• _INSTRUCTIONS FOR THE TASK_: Identify all lines of the data containing the string "Alawadhi" and copy them.

(Entries taken from a collection)
----------
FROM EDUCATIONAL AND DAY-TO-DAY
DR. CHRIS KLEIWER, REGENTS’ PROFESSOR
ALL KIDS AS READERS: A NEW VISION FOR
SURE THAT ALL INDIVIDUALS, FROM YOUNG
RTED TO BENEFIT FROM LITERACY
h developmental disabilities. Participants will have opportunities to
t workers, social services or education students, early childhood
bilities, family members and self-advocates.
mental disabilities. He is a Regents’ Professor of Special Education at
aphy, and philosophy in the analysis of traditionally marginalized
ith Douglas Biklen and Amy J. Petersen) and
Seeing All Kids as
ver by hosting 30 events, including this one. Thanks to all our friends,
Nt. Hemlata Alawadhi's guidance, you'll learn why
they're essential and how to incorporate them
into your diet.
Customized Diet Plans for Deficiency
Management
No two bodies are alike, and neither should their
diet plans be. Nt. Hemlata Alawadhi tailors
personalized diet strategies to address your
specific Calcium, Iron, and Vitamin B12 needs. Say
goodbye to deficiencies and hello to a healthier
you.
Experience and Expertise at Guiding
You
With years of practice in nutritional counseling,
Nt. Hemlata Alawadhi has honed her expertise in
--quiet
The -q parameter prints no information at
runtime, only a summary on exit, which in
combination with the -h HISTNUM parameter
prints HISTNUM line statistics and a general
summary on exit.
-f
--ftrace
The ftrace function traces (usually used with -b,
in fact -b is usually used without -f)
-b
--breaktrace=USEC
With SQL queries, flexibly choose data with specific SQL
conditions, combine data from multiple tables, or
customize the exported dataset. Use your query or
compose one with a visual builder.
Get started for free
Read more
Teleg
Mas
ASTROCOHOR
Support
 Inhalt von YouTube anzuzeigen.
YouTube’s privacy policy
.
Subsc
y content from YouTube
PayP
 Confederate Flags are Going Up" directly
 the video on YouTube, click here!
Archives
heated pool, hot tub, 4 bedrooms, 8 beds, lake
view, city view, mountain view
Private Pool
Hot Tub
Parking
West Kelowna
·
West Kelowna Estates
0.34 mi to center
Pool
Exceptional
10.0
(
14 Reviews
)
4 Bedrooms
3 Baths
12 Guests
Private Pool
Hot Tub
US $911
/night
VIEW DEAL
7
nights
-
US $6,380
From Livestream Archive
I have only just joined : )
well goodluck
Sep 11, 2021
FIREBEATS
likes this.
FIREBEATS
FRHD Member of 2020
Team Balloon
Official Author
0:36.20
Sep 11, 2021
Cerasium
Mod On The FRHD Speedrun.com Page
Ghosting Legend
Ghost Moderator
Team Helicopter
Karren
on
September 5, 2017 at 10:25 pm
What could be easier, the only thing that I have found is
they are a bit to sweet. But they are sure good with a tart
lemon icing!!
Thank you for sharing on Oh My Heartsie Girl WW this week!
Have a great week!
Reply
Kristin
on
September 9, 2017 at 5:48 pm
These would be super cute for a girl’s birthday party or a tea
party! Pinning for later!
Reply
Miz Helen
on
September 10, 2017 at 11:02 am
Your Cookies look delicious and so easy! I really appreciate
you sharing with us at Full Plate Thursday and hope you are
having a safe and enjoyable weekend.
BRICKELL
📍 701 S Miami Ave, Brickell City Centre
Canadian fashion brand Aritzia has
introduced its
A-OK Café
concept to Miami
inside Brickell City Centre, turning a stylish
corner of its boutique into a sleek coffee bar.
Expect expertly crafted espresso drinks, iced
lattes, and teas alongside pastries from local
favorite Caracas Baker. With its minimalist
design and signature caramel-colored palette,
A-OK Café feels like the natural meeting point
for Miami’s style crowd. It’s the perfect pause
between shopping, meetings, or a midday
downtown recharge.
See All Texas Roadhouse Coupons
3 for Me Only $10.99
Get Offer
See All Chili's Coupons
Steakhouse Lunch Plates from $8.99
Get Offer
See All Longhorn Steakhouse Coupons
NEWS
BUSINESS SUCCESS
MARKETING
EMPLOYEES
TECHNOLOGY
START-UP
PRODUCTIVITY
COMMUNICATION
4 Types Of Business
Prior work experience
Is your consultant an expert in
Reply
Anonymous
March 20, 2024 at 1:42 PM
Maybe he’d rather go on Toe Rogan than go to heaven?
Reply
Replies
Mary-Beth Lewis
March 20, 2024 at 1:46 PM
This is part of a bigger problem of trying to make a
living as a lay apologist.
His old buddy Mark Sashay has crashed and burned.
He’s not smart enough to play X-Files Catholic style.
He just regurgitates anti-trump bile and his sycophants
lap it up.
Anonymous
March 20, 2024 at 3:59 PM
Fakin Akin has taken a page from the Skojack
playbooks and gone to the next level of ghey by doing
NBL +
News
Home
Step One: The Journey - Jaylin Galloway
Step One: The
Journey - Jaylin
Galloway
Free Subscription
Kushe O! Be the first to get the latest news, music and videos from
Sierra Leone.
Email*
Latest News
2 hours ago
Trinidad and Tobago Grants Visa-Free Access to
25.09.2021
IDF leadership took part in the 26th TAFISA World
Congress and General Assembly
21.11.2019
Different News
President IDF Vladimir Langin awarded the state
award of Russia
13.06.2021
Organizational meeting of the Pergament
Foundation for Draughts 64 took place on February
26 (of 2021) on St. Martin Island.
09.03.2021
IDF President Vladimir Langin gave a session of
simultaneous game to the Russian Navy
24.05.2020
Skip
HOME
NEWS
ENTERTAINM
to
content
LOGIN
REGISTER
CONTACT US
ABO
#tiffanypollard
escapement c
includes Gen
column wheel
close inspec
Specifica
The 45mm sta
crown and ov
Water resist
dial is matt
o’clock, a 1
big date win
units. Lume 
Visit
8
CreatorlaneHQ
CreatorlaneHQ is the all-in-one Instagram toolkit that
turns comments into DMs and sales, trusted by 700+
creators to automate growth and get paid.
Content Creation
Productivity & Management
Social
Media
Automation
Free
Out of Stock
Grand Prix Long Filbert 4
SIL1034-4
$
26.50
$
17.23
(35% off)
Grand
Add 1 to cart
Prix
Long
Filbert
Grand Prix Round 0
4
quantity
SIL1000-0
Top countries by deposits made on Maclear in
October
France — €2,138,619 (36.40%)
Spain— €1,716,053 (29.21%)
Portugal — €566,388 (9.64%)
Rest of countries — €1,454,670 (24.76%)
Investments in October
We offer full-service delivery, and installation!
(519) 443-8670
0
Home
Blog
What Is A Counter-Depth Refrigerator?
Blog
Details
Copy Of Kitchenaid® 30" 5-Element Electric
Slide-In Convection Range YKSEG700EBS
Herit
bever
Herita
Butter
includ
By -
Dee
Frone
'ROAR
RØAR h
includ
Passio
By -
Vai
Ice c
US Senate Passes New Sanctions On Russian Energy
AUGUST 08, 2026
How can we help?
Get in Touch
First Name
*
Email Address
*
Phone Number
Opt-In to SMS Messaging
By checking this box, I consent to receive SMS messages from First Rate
----------
• _RESULT OF THIS EXERCISE_:
Nt. Hemlata Alawadhi's guidance, you'll learn why
diet plans be. Nt. Hemlata Alawadhi tailors
Nt. Hemlata Alawadhi has honed her expertise in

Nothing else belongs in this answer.